Ricorderemo questi mesi come quelli nei quali è diventato evidente, su scala globale, quale sia il prezzo vero ed ultimo della non sostenibilità: lo sgretolamento delle istituzioni, lo svuotamento culturale e valoriale delle stesse e le conseguenti imprevedibili trasformazioni sociali e del nostro vivere civile.
Indugio su questa riflessione dopo aver ascoltato Enrico Giovannini presso la Fondazione Feltrinelli, e penso che benché avessimo previsto un conto salatissimo per la sostenibilità mancata, lo avevamo immaginato differito nel tempo e non certo in questa forma così improvvisa e violenta.
E invece il frutto avvelenato di un modello di crescita non sostenibile si presenta oggi ed improvvisamente in forma di diseguaglianza, esclusione e rabbia sociale.

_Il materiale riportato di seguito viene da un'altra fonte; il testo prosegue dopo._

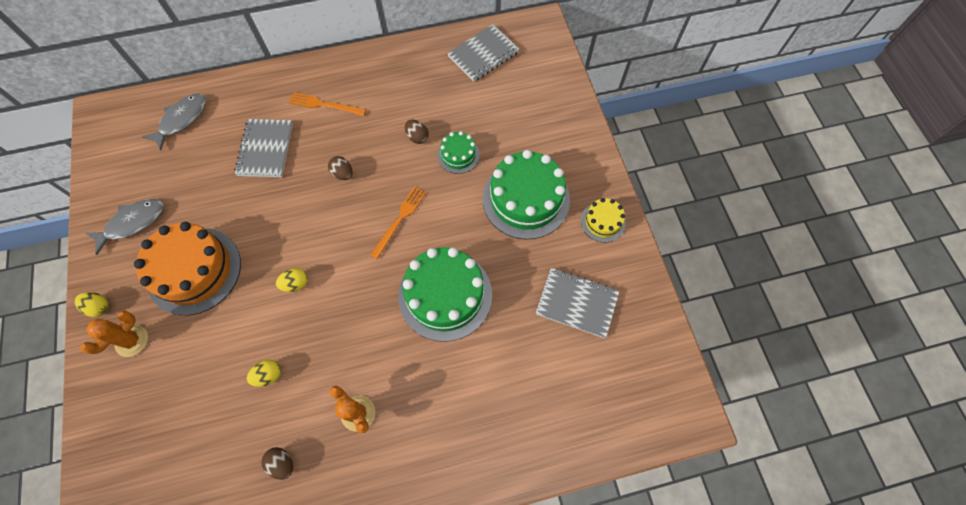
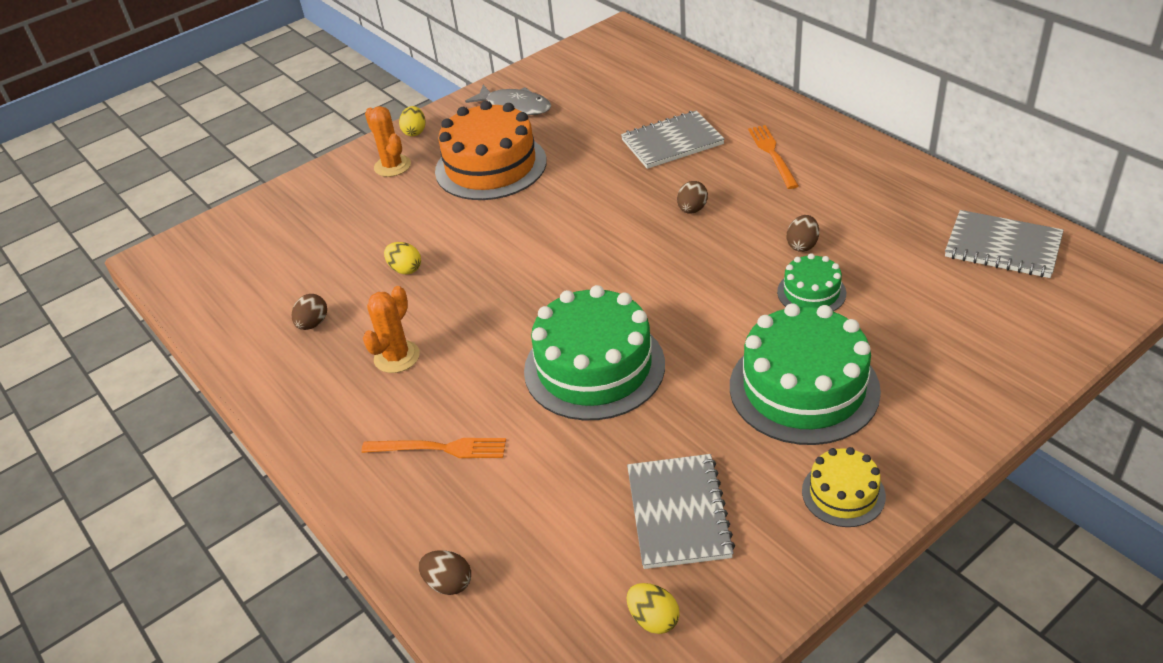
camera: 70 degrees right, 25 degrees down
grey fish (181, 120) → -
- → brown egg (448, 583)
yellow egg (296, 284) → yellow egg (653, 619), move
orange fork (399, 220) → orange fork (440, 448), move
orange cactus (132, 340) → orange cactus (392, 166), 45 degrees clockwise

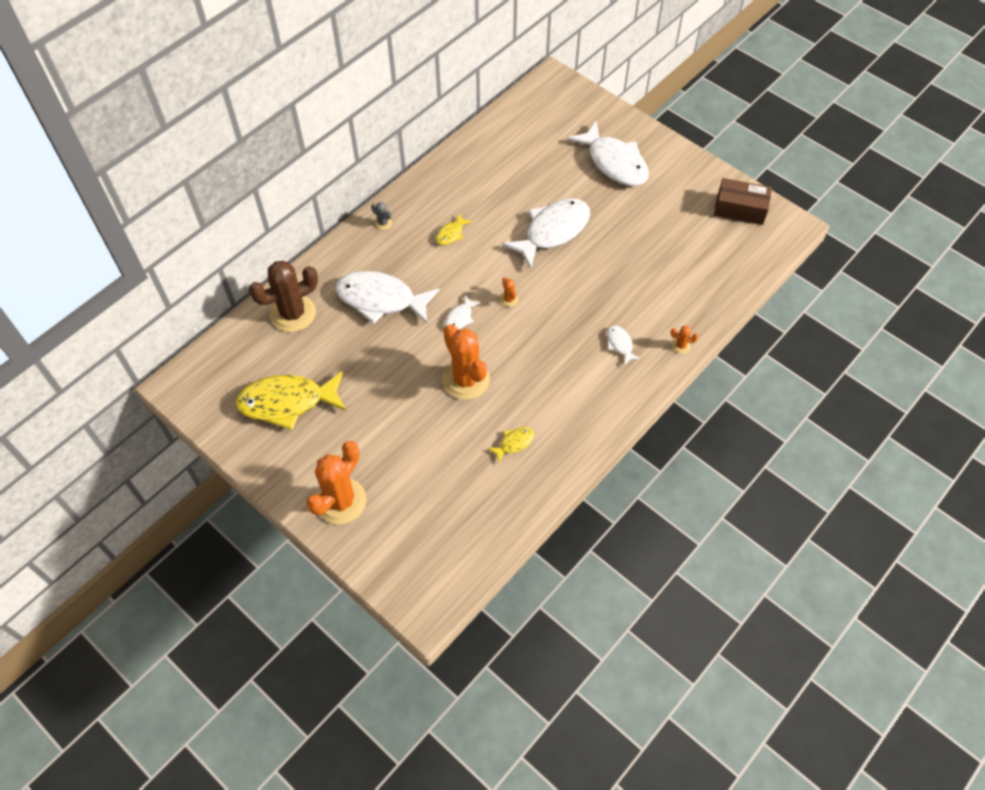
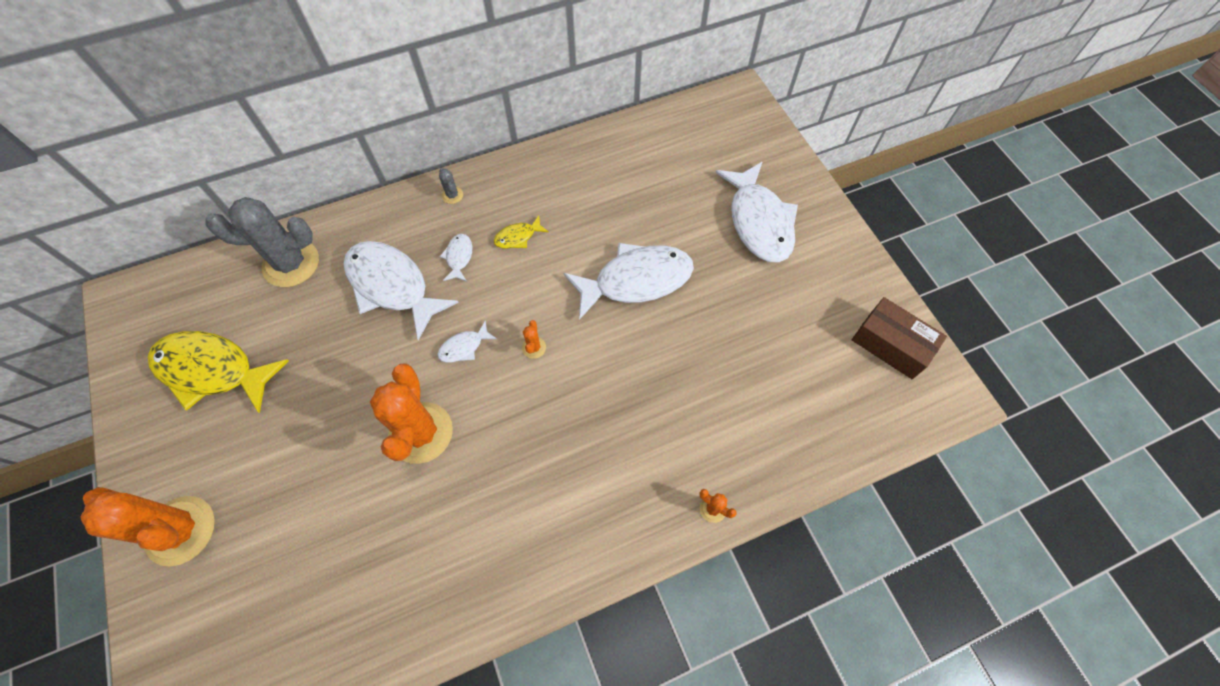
camera: 25 degrees right, 5 degrees up
yellow fish (514, 443) → -
white fish (620, 344) → white fish (459, 257), move
brown cactus (293, 313) → grey cactus (291, 264)
orange cactus (341, 501) → orange cactus (180, 530), 60 degrees clockwise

Da questo nasce l’urgenza e l’imperativo di ridefinire i termini dell’agenda di sostenibilità passando dalla fase dell’advocacy e della narrativa alla fase della radicalità.
Radicalità significa non accondiscendere, in campo finanziario o imprenditoriale, ad interpretazioni di maniera del concetto di sostenibilità, relegandolo ad una dimensione di marginalità e lateralità.
Radicalità significa per imprenditori, investitori e filantropi riconoscere l’insostenibilità di un modello nel quale si allocano risorse proprio a quelle attività che generano squilibri e diseguaglianza per poi tentare di mitigare le conseguenze delle stesse con azioni compensative di supposta responsabilità.